Dataset entries
=-=-=

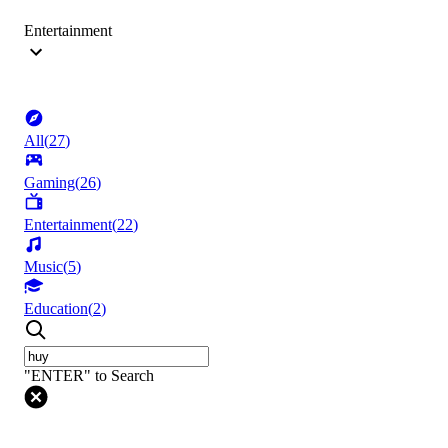
Entertainment
All
(
27
)
Gaming
(
26
)
Entertainment
(
22
)
Music
(
5
)
Education
(
2
)
"ENTER" to Search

=-=-=

(Task description): Give every entry again verbatim, with no pictures.

(Result below):
Entertainment
All
(
27
)
Gaming
(
26
)
Entertainment
(
22
)
Music
(
5
)
Education
(
2
)
"ENTER" to Search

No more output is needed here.